### [TEXT PROVIDED]
+---+

Although potential exists for cytochrome P-450 inducers (eg, barbiturates, rifampin, carbamazepine, phenytoin) to change half-life and clearance of ondansetron, dosage adjustment usually is not required

Contraindications

Documented hypersensitivity

Precautions

Pregnancy

B - Usually safe but benefits must outweigh the risks.

Precautions

To be administered for prevention of nausea and vomiting, not for rescue of nausea and vomiting; use cautiously so that it does not mask progressive ileus; caution in breastfeeding women

Antidiarrheals

Used to treat diarrhea associated with acute radiation enterocolitis.

Loperamide (Imodium)

Acts on intestinal muscles to inhibit peristalsis and slow intestinal motility. Prolongs movement of electrolytes and fluid through bowel and increases viscosity and loss of fluids and electrolytes.

Dosing

Adult

4 mg PO initially, then 2 mg after each loose stool up to 16 mg/d

Pediatric

<2 years: Not recommended
2-5 years: 1 mg PO tid
6-8 years: 2 mg PO bid
8-12 years: 2 mg PO tid

Interactions

Phenothiazines, TCAs, and CNS depressants may increase toxicity

Contraindications

Documented hypersensitivity; diarrhea resulting from infections; pseudomembranous colitis

Precautions

Pregnancy

B - Usually safe but benefits must outweigh the risks.

+---+

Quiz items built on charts
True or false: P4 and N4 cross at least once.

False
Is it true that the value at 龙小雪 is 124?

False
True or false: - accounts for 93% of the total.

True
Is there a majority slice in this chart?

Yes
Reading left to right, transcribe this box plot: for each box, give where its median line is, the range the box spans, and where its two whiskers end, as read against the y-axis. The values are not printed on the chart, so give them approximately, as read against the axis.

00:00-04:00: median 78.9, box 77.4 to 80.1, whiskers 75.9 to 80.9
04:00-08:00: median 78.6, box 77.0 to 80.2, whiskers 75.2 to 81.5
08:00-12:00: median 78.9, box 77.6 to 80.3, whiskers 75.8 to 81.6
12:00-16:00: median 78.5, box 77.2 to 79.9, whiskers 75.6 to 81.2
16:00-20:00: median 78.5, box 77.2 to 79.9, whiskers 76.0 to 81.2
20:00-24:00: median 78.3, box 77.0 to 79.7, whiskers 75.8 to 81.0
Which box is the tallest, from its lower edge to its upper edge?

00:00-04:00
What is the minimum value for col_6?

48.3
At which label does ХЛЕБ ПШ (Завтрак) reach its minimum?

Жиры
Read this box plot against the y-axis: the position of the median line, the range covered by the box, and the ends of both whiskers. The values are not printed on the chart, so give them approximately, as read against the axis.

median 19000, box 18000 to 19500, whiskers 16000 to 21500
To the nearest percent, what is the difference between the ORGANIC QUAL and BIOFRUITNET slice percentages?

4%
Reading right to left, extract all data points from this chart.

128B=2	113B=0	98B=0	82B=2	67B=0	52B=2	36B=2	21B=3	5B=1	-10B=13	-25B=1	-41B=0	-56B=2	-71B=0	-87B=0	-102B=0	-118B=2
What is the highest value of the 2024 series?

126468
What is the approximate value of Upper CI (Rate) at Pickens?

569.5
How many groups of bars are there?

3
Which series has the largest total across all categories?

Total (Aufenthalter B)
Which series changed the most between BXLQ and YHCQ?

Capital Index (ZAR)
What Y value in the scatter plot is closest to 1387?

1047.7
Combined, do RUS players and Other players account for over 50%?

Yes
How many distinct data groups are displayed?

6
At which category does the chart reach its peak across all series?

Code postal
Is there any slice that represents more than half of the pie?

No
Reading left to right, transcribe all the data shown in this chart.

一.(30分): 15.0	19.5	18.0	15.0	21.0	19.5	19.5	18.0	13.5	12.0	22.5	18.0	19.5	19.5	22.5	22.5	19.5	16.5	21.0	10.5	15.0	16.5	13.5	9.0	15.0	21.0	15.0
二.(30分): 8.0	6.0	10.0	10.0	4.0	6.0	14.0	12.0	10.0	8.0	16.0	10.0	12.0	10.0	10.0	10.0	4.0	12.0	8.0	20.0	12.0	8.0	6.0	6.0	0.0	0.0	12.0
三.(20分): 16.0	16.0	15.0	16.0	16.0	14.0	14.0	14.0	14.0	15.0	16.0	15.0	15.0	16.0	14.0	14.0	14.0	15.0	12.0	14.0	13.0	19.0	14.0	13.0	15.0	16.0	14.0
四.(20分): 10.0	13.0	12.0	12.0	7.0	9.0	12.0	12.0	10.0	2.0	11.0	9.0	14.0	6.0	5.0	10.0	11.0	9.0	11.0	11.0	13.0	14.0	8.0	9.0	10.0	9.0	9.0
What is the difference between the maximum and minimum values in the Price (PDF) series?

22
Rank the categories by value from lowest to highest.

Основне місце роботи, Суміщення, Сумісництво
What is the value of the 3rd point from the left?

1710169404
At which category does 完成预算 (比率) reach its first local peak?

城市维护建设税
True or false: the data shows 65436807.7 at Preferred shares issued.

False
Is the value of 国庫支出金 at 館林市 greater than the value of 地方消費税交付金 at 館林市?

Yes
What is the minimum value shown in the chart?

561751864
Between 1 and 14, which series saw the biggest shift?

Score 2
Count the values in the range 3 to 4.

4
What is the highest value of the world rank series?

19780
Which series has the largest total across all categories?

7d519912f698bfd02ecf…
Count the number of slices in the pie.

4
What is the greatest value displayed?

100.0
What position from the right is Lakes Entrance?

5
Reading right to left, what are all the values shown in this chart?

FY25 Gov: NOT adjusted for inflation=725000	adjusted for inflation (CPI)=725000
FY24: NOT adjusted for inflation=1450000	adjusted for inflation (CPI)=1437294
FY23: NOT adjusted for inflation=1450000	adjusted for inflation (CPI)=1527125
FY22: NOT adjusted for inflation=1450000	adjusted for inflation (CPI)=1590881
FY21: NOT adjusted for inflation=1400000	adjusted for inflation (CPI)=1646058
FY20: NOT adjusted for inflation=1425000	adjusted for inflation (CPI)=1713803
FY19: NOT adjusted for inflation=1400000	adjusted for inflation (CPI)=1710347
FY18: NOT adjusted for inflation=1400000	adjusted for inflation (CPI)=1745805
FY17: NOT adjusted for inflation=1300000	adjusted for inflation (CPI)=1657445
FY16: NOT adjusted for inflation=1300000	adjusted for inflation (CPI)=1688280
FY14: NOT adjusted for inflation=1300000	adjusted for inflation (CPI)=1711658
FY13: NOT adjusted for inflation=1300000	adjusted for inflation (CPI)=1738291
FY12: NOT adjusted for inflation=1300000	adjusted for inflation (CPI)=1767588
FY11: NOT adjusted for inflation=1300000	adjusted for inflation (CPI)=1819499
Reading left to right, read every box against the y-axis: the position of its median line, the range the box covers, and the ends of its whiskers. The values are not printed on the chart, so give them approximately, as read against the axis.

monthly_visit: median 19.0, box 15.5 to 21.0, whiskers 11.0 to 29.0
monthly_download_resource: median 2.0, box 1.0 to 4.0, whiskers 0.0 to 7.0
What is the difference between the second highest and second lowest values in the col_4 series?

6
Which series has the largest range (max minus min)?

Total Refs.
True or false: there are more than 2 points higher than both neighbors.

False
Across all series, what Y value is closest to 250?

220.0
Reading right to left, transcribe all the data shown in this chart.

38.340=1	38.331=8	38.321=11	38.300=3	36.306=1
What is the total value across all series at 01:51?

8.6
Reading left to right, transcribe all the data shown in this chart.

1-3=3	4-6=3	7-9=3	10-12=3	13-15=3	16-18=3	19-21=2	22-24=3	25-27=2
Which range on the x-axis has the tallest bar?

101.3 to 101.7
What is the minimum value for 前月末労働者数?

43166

+---+

### [EXERCISE SET]
#1 Can you translate this sentence from the medication text into Spanish: "Used to treat diarrhea associated with acute radiation enterocolitis."
#2 Would you output the part of the medication text starting with "To be administered" and going on through "acute radiation enterocolitis."?
The lines aren't needed for any of the work here.

### [SOLUTIONS TO THE EXERCISE]
#1 Se usa para tratar la diarrea asociada con la enterocolitis aguda por radiación.

#2
To be administered for prevention of nausea and vomiting, not for rescue of nausea and vomiting; use cautiously so that it does not mask progressive ileus; caution in breastfeeding women

Antidiarrheals

Used to treat diarrhea associated with acute radiation enterocolitis.